Sesen Bio plans to schedule two additional meetings with the FDA in the second half of 2019, a Type C meeting to discuss the details of a post-marketing confirmatory trial in support of the Accelerated Approval Pathway for Vicinium, and a Type B CMC meeting to discuss the submission strategy of the CMC module.

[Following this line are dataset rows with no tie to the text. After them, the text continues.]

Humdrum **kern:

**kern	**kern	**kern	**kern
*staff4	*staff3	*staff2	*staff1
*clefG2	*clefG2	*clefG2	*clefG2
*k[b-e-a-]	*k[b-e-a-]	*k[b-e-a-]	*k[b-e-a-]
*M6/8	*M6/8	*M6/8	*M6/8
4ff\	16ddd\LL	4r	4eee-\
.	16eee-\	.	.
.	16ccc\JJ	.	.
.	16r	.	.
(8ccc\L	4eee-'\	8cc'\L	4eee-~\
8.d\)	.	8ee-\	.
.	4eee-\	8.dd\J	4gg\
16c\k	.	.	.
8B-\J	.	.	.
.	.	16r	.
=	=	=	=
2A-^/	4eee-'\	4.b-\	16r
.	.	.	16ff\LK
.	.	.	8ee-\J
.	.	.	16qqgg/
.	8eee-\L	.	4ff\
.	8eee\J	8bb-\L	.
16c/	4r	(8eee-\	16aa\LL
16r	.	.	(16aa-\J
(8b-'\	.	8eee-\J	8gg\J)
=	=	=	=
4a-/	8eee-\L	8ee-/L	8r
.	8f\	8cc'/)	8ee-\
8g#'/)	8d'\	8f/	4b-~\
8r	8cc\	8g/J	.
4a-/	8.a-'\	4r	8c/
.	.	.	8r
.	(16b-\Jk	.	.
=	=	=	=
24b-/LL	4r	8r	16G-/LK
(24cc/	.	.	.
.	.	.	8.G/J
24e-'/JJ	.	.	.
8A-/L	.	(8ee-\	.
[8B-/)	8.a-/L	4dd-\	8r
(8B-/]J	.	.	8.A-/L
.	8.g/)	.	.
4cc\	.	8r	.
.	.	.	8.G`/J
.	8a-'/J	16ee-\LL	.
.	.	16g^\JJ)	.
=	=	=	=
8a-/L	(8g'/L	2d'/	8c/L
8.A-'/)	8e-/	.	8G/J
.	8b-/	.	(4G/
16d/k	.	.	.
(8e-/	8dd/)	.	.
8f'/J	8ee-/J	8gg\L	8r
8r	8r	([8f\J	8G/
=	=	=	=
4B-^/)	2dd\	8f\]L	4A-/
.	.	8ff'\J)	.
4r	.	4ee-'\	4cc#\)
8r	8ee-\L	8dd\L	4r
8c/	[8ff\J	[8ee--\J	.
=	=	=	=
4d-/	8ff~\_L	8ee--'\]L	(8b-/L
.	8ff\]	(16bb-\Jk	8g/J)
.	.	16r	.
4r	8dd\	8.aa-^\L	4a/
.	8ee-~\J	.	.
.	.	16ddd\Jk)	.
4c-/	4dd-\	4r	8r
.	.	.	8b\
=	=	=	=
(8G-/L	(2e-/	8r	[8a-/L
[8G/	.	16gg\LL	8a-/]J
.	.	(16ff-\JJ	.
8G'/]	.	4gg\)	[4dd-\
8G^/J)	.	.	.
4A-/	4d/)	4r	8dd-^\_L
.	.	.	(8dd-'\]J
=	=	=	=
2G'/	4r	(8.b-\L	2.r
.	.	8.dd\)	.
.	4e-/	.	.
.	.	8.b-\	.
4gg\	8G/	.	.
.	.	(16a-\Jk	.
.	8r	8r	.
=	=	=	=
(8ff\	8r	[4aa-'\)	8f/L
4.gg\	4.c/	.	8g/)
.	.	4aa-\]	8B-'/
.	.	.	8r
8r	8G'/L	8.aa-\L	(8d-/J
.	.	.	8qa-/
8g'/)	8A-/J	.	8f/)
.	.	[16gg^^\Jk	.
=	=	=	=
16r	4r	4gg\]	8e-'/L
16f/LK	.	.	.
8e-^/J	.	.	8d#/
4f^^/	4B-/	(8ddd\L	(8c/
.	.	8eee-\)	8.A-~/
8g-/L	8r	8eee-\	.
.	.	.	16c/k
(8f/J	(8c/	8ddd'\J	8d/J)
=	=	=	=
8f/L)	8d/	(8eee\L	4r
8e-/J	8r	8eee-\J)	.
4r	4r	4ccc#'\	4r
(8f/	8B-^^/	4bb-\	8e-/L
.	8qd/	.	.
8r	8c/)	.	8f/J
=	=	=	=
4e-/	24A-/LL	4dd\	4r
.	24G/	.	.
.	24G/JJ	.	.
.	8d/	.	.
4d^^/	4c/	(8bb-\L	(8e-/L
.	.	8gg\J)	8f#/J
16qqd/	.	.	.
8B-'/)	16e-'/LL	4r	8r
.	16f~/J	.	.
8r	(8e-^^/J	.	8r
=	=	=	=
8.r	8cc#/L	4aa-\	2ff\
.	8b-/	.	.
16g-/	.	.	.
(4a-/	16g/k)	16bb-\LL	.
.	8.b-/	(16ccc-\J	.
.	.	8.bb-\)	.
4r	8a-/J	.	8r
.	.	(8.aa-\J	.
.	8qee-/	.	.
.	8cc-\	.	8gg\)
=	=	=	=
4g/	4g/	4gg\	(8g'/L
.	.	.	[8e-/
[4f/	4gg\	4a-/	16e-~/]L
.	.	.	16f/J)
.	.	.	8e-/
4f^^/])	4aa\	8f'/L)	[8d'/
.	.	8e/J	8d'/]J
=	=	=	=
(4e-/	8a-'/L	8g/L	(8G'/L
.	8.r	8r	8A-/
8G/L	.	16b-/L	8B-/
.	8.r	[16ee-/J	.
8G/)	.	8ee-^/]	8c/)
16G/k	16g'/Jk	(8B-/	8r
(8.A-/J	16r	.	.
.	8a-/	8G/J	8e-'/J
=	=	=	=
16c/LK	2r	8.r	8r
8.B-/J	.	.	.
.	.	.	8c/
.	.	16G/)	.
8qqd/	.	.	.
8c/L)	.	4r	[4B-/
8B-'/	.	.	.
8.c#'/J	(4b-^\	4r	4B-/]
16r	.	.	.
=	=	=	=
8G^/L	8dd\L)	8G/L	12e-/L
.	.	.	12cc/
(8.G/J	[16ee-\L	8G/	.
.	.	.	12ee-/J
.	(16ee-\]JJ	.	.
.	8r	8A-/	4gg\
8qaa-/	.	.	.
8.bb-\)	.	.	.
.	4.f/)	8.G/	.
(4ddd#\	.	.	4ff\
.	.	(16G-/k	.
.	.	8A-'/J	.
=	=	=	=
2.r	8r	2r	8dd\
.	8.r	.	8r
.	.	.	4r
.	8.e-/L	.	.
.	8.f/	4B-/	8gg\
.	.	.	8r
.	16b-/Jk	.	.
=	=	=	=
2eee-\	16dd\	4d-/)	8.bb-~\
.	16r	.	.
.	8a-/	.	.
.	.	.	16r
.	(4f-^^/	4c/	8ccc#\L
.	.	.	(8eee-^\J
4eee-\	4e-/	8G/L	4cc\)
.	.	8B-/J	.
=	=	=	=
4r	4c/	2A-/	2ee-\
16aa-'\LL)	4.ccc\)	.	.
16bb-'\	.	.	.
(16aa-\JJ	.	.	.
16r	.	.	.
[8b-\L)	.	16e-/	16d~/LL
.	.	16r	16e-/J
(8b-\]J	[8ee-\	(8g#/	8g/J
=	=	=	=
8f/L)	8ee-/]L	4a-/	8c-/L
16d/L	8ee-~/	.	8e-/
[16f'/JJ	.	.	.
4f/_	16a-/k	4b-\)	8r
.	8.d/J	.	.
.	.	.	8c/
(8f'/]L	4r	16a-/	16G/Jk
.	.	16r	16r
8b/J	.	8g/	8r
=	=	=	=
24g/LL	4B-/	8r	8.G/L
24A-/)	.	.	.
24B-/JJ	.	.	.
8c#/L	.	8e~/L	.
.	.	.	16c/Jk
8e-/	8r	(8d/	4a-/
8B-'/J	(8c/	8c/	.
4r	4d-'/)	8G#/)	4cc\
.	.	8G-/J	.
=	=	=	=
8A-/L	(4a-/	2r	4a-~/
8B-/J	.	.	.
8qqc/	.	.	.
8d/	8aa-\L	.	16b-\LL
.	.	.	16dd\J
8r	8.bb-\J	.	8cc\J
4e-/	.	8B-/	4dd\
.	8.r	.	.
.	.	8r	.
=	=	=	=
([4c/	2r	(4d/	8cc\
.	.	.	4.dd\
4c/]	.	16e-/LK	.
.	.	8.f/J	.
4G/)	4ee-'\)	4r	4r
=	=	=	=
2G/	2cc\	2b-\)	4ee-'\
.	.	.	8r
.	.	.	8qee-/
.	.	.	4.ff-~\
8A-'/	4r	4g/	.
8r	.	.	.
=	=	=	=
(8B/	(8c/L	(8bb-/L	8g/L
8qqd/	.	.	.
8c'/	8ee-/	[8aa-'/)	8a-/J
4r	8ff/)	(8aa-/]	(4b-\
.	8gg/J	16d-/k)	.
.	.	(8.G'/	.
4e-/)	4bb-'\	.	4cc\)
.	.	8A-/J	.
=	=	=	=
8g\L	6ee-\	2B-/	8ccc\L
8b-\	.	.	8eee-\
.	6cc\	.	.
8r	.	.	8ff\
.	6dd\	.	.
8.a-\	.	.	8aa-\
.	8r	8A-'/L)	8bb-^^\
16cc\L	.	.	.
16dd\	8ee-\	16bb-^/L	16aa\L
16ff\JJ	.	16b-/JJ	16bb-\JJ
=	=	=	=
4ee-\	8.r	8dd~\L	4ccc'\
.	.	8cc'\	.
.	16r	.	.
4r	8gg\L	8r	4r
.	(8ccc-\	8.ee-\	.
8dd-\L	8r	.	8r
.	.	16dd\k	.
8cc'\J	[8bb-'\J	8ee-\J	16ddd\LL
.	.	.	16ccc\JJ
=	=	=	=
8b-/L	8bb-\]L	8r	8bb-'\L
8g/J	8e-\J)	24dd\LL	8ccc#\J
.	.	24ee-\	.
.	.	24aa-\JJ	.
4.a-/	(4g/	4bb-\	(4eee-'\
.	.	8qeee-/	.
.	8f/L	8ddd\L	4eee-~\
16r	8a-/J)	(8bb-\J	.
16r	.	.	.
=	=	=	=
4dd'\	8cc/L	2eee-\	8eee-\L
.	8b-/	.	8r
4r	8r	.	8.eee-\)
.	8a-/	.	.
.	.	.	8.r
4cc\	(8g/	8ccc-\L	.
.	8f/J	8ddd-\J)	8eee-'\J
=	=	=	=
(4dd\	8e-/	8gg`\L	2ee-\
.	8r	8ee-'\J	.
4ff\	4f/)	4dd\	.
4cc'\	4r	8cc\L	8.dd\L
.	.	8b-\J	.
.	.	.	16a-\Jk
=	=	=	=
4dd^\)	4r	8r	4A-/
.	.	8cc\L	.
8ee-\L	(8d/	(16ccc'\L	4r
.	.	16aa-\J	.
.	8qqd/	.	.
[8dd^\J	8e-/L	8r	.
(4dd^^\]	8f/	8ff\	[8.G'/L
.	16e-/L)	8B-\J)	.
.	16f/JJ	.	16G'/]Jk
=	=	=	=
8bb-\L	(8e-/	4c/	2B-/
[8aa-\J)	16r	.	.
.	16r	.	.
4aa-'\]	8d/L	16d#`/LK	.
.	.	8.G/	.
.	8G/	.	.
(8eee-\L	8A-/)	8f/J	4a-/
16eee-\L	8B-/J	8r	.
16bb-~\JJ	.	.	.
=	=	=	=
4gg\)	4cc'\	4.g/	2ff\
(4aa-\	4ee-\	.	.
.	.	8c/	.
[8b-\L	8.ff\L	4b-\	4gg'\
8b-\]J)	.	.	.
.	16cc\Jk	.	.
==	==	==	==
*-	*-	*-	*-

Conference Call Information
To participate in the conference call, please dial (844) 831-3025 (domestic) or (315) 625-6887 (international) and refer to conference ID 2958515. The webcast can be accessed in the Investor Relations section of the company’s website at www.sesenbio.com. The replay of the webcast will be available in the investor section of the company’s website at www.sesenbio.com for 60 days following the call.

About Vicinium
Vicinium, a locally-administered fusion protein, is Sesen Bio’s lead product candidate being developed for the treatment of high-risk non-muscle invasive bladder cancer (NMIBC). Vicinium is comprised of a recombinant fusion protein that targets epithelial cell adhesion molecule (EpCAM) antigens on the surface of tumor cells to deliver a potent protein payload, Pseudomonas Exotoxin A. Vicinium is constructed with a stable, genetically engineered peptide tether to ensure the payload remains attached until it is internalized by the cancer cell, which is believed to decrease the risk of toxicity to healthy tissues, thereby improving its safety. In prior clinical trials conducted by Sesen Bio, EpCAM has been shown to be overexpressed in NMIBC cells with minimal to no EpCAM expression observed on normal bladder cells. Sesen Bio is currently conducting the Phase 3 VISTA trial, designed to support the registration of Vicinium for the treatment of high-risk NMIBC in patients who have previously received a minimum of two courses of Bacillus Calmette-Guérin (BCG) and whose disease is now BCG-unresponsive. Additionally, Sesen Bio believes that Vicinium’s cancer cell-killing properties promote an anti-tumor immune response that may potentially combine well with immuno-oncology drugs, such as checkpoint inhibitors. The activity of Vicinium in BCG-unresponsive NMIBC is also being explored at the US National Cancer Institute in combination with AstraZeneca’s immune checkpoint inhibitor durvalumab.